BEGIN

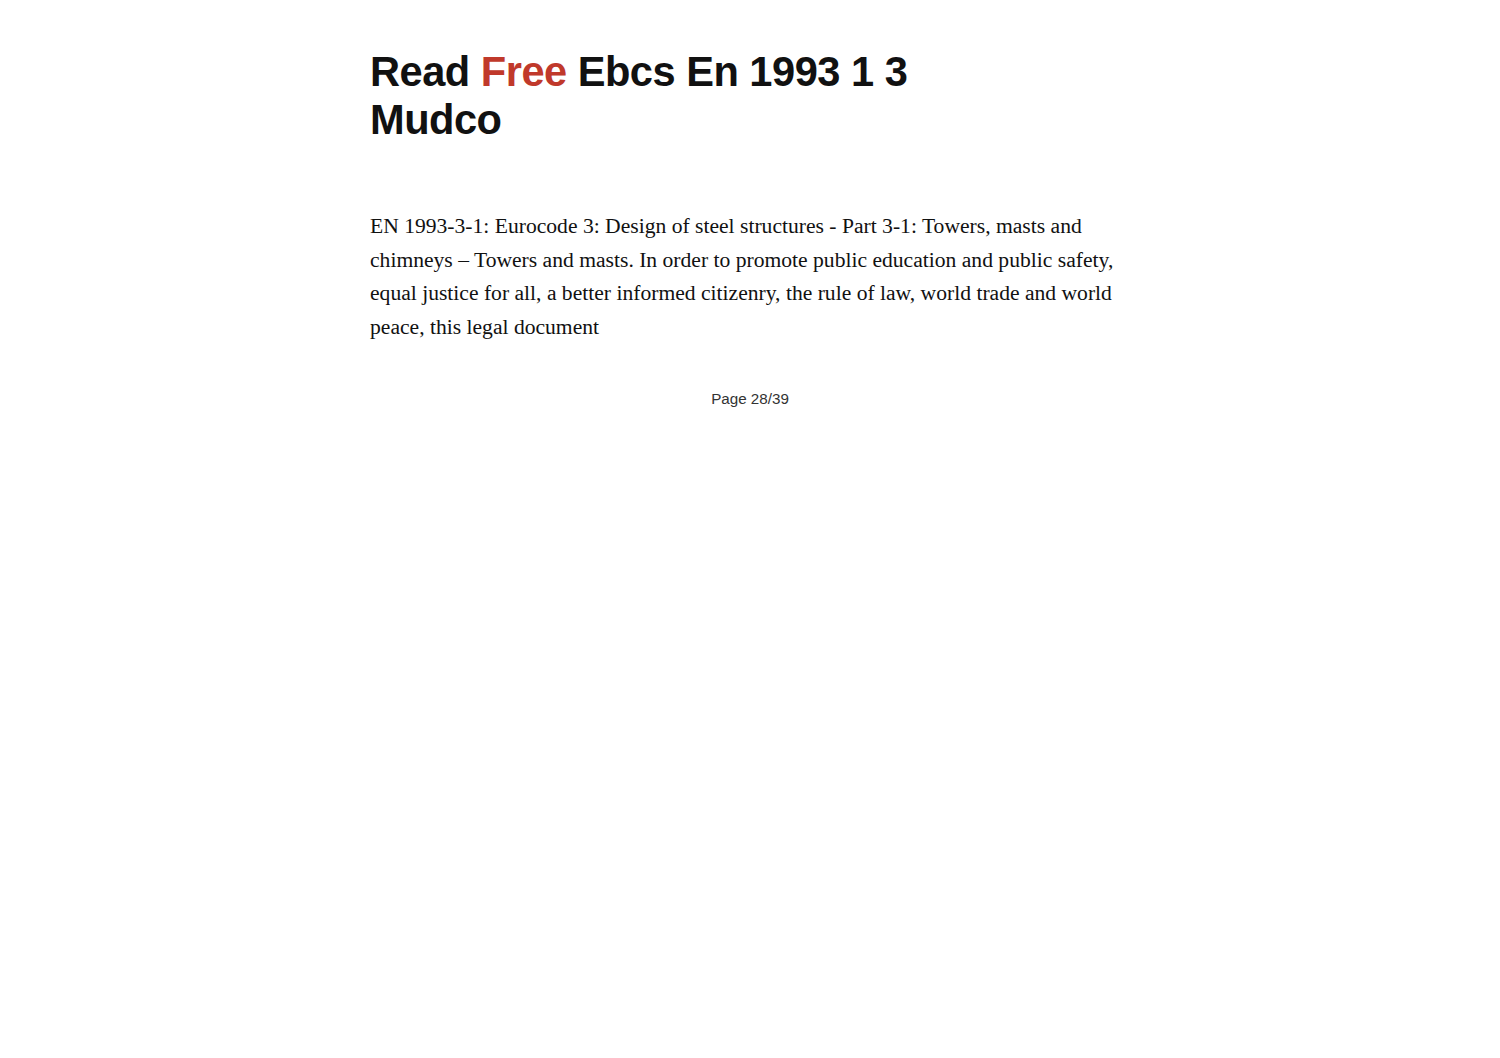Read Free Ebcs En 1993 1 3
Mudco
EN 1993-3-1: Eurocode 3: Design of steel structures - Part 3-1: Towers, masts and chimneys – Towers and masts. In order to promote public education and public safety, equal justice for all, a better informed citizenry, the rule of law, world trade and world peace, this legal document
Page 28/39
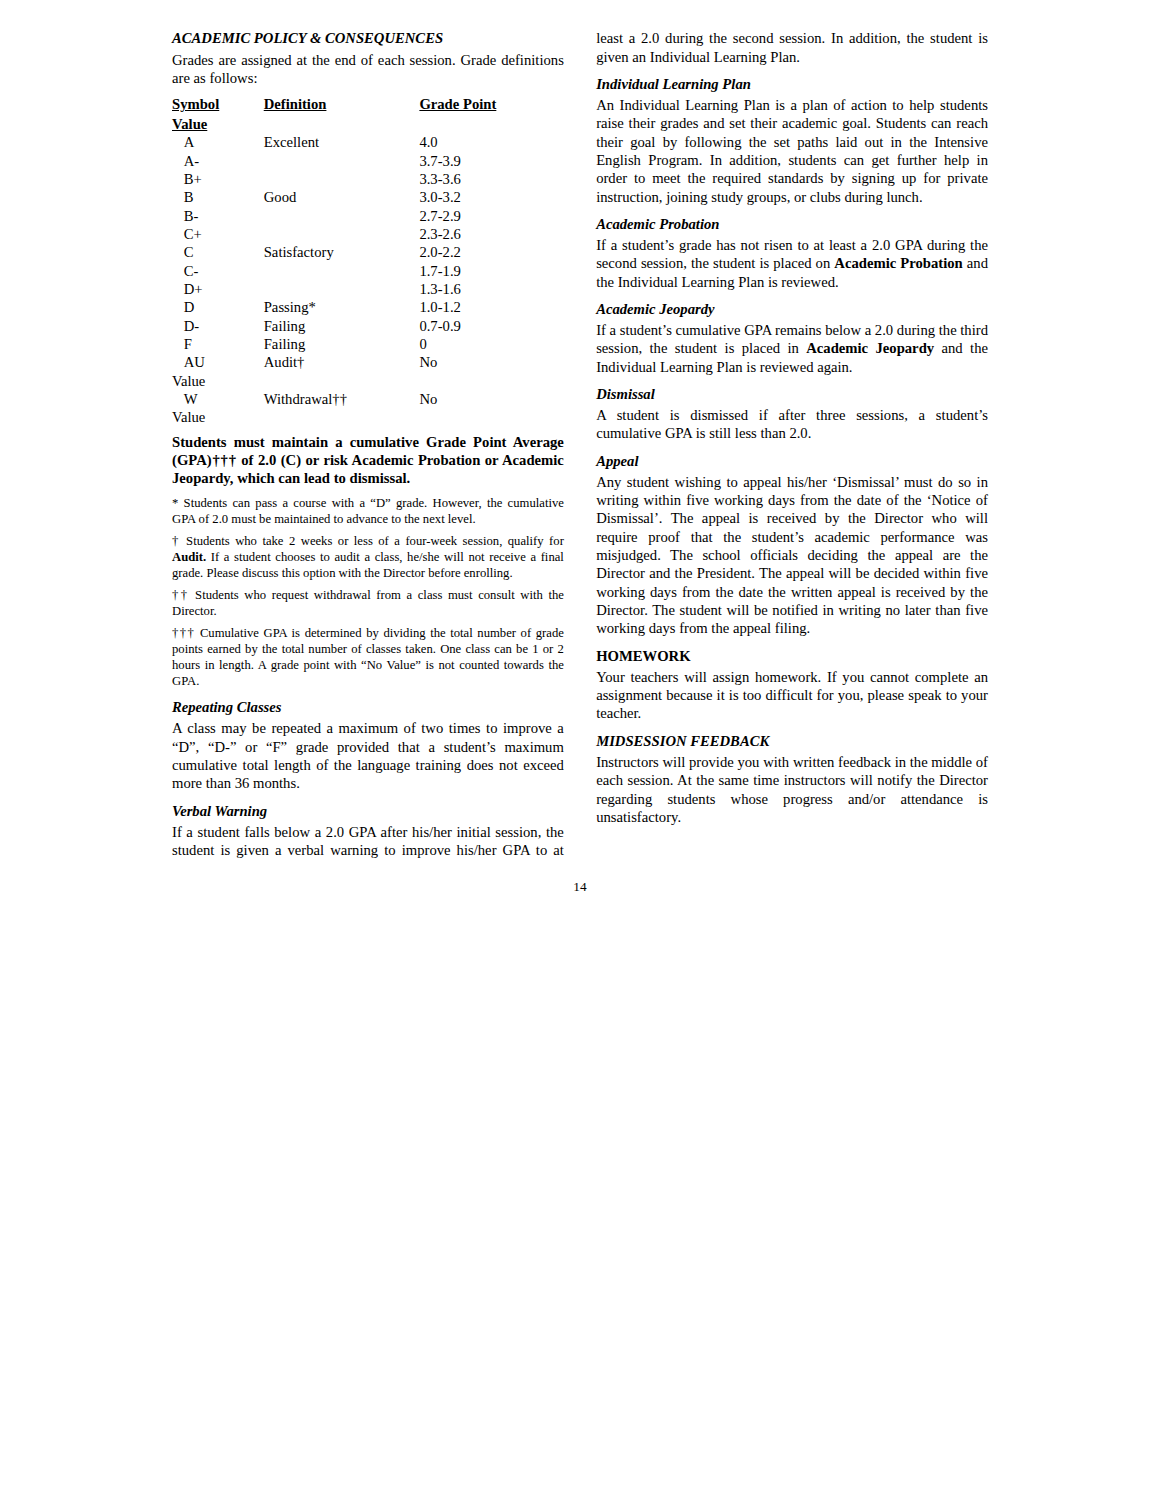ACADEMIC POLICY & CONSEQUENCES
Grades are assigned at the end of each session. Grade definitions are as follows:
| Symbol | Definition | Grade Point |
| --- | --- | --- |
| Value |
| A | Excellent | 4.0 |
| A- | | 3.7-3.9 |
| B+ | | 3.3-3.6 |
| B | Good | 3.0-3.2 |
| B- | | 2.7-2.9 |
| C+ | | 2.3-2.6 |
| C | Satisfactory | 2.0-2.2 |
| C- | | 1.7-1.9 |
| D+ | | 1.3-1.6 |
| D | Passing* | 1.0-1.2 |
| D- | Failing | 0.7-0.9 |
| F | Failing | 0 |
| AU | Audit† | No |
| Value |
| W | Withdrawal†† | No |
| Value |
Students must maintain a cumulative Grade Point Average (GPA)††† of 2.0 (C) or risk Academic Probation or Academic Jeopardy, which can lead to dismissal.
* Students can pass a course with a “D” grade. However, the cumulative GPA of 2.0 must be maintained to advance to the next level.
† Students who take 2 weeks or less of a four-week session, qualify for Audit. If a student chooses to audit a class, he/she will not receive a final grade. Please discuss this option with the Director before enrolling.
†† Students who request withdrawal from a class must consult with the Director.
††† Cumulative GPA is determined by dividing the total number of grade points earned by the total number of classes taken. One class can be 1 or 2 hours in length. A grade point with “No Value” is not counted towards the GPA.
Repeating Classes
A class may be repeated a maximum of two times to improve a “D”, “D-” or “F” grade provided that a student’s maximum cumulative total length of the language training does not exceed more than 36 months.
Verbal Warning
If a student falls below a 2.0 GPA after his/her initial session, the student is given a verbal warning to improve his/her GPA to at least a 2.0 during the second session. In addition, the student is given an Individual Learning Plan.
Individual Learning Plan
An Individual Learning Plan is a plan of action to help students raise their grades and set their academic goal. Students can reach their goal by following the set paths laid out in the Intensive English Program. In addition, students can get further help in order to meet the required standards by signing up for private instruction, joining study groups, or clubs during lunch.
Academic Probation
If a student’s grade has not risen to at least a 2.0 GPA during the second session, the student is placed on Academic Probation and the Individual Learning Plan is reviewed.
Academic Jeopardy
If a student’s cumulative GPA remains below a 2.0 during the third session, the student is placed in Academic Jeopardy and the Individual Learning Plan is reviewed again.
Dismissal
A student is dismissed if after three sessions, a student’s cumulative GPA is still less than 2.0.
Appeal
Any student wishing to appeal his/her ‘Dismissal’ must do so in writing within five working days from the date of the ‘Notice of Dismissal’. The appeal is received by the Director who will require proof that the student’s academic performance was misjudged. The school officials deciding the appeal are the Director and the President. The appeal will be decided within five working days from the date the written appeal is received by the Director. The student will be notified in writing no later than five working days from the appeal filing.
HOMEWORK
Your teachers will assign homework. If you cannot complete an assignment because it is too difficult for you, please speak to your teacher.
MIDSESSION FEEDBACK
Instructors will provide you with written feedback in the middle of each session. At the same time instructors will notify the Director regarding students whose progress and/or attendance is unsatisfactory.
14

END

→ To do:
Transcribe only this stretch of the data: the line with "EN 1993-3-1: Eurocode", the line with "ACADEMIC POLICY & CONSEQUENCES", and every line in between. Leave out the pictures.

→ Expected answer:
EN 1993-3-1: Eurocode 3: Design of steel structures - Part 3-1: Towers, masts and chimneys – Towers and masts. In order to promote public education and public safety, equal justice for all, a better informed citizenry, the rule of law, world trade and world peace, this legal document
Page 28/39
ACADEMIC POLICY & CONSEQUENCES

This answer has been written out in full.